(Stored data entries)
*** Begin section ***
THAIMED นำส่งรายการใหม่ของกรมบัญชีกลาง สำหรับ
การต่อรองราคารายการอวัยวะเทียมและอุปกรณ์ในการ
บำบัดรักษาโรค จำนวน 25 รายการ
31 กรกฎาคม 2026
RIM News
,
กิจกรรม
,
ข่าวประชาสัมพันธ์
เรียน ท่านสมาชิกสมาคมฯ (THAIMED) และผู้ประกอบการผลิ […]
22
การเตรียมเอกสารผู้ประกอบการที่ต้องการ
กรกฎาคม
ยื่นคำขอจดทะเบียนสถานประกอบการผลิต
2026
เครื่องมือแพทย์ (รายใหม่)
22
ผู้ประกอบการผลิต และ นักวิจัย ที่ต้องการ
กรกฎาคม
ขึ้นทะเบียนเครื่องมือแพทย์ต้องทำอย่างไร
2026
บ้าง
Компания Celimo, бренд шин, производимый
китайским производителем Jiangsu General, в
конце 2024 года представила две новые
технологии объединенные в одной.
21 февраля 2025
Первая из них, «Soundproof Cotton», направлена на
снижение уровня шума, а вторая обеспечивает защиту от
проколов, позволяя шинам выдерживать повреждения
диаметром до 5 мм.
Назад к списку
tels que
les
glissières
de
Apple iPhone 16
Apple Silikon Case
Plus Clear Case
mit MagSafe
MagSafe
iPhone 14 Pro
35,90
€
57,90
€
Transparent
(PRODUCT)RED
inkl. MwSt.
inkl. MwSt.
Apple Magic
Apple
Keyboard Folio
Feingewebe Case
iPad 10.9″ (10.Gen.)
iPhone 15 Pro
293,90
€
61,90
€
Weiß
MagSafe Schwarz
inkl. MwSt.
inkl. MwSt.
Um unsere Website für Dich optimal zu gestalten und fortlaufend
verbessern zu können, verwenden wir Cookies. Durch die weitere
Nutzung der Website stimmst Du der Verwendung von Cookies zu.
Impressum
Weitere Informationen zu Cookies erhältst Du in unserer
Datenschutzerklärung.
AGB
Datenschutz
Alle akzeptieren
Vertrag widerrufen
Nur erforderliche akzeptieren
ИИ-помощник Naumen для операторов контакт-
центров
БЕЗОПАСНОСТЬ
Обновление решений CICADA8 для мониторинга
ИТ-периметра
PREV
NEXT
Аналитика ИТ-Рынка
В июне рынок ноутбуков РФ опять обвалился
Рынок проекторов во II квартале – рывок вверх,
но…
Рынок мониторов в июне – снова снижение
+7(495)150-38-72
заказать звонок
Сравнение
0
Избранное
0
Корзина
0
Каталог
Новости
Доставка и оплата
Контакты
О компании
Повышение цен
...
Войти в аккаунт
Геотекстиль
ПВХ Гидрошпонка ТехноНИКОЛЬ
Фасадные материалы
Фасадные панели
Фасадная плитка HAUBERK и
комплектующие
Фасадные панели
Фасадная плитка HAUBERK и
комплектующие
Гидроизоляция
*** End section ***
**What you are asked to do**
Each line of the data must be set down again as it is.

**Solution to this exercise**
THAIMED นำส่งรายการใหม่ของกรมบัญชีกลาง สำหรับ
การต่อรองราคารายการอวัยวะเทียมและอุปกรณ์ในการ
บำบัดรักษาโรค จำนวน 25 รายการ
31 กรกฎาคม 2026
RIM News
,
กิจกรรม
,
ข่าวประชาสัมพันธ์
เรียน ท่านสมาชิกสมาคมฯ (THAIMED) และผู้ประกอบการผลิ […]
22
การเตรียมเอกสารผู้ประกอบการที่ต้องการ
กรกฎาคม
ยื่นคำขอจดทะเบียนสถานประกอบการผลิต
2026
เครื่องมือแพทย์ (รายใหม่)
22
ผู้ประกอบการผลิต และ นักวิจัย ที่ต้องการ
กรกฎาคม
ขึ้นทะเบียนเครื่องมือแพทย์ต้องทำอย่างไร
2026
บ้าง
Компания Celimo, бренд шин, производимый
китайским производителем Jiangsu General, в
конце 2024 года представила две новые
технологии объединенные в одной.
21 февраля 2025
Первая из них, «Soundproof Cotton», направлена на
снижение уровня шума, а вторая обеспечивает защиту от
проколов, позволяя шинам выдерживать повреждения
диаметром до 5 мм.
Назад к списку
tels que
les
glissières
de
Apple iPhone 16
Apple Silikon Case
Plus Clear Case
mit MagSafe
MagSafe
iPhone 14 Pro
35,90
€
57,90
€
Transparent
(PRODUCT)RED
inkl. MwSt.
inkl. MwSt.
Apple Magic
Apple
Keyboard Folio
Feingewebe Case
iPad 10.9″ (10.Gen.)
iPhone 15 Pro
293,90
€
61,90
€
Weiß
MagSafe Schwarz
inkl. MwSt.
inkl. MwSt.
Um unsere Website für Dich optimal zu gestalten und fortlaufend
verbessern zu können, verwenden wir Cookies. Durch die weitere
Nutzung der Website stimmst Du der Verwendung von Cookies zu.
Impressum
Weitere Informationen zu Cookies erhältst Du in unserer
Datenschutzerklärung.
AGB
Datenschutz
Alle akzeptieren
Vertrag widerrufen
Nur erforderliche akzeptieren
ИИ-помощник Naumen для операторов контакт-
центров
БЕЗОПАСНОСТЬ
Обновление решений CICADA8 для мониторинга
ИТ-периметра
PREV
NEXT
Аналитика ИТ-Рынка
В июне рынок ноутбуков РФ опять обвалился
Рынок проекторов во II квартале – рывок вверх,
но…
Рынок мониторов в июне – снова снижение
+7(495)150-38-72
заказать звонок
Сравнение
0
Избранное
0
Корзина
0
Каталог
Новости
Доставка и оплата
Контакты
О компании
Повышение цен
...
Войти в аккаунт
Геотекстиль
ПВХ Гидрошпонка ТехноНИКОЛЬ
Фасадные материалы
Фасадные панели
Фасадная плитка HAUBERK и
комплектующие
Фасадные панели
Фасадная плитка HAUBERK и
комплектующие
Гидроизоляция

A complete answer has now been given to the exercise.